> [Work request]
Pick out every line in the records below that contains the string "travaux" and copy each one. Case counts.

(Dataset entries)
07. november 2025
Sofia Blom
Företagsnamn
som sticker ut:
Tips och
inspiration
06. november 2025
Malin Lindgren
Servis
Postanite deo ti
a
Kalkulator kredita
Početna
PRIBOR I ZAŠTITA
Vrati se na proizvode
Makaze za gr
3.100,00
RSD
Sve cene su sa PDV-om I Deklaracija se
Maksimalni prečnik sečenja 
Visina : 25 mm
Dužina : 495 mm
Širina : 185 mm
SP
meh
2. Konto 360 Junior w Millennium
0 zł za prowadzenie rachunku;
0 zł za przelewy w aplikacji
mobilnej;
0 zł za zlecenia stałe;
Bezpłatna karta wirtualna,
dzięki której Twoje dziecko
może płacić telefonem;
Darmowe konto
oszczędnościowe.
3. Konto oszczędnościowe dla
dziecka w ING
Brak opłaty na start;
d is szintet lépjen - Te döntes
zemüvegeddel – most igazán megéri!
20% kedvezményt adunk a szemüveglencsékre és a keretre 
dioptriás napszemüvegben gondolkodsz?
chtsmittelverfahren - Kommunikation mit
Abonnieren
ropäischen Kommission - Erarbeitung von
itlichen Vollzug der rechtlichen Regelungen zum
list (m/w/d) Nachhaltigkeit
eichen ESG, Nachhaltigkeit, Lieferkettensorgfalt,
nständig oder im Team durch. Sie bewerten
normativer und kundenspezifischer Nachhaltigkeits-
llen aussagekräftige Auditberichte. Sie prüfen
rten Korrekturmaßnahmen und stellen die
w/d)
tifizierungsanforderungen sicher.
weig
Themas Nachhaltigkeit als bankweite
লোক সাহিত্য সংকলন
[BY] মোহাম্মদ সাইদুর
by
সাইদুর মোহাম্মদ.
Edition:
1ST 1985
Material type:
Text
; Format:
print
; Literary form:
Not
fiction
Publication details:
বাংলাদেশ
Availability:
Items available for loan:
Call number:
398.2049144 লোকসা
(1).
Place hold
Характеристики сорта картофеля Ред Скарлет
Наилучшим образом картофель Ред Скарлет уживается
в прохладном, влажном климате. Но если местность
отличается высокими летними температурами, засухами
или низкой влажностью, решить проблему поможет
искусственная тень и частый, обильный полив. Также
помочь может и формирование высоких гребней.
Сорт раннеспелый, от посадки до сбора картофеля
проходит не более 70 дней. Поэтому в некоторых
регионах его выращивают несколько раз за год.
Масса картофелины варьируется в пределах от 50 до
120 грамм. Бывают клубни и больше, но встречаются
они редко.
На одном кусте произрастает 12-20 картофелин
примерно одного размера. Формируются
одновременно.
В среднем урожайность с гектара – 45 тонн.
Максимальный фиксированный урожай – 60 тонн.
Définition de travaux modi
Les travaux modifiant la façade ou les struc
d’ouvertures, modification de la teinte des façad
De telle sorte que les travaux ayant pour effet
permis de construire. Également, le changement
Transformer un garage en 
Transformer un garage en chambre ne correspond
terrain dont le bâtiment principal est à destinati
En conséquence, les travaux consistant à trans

> [Solved exercise]
Définition de travaux modi
Les travaux modifiant la façade ou les struc
De telle sorte que les travaux ayant pour effet
En conséquence, les travaux consistant à trans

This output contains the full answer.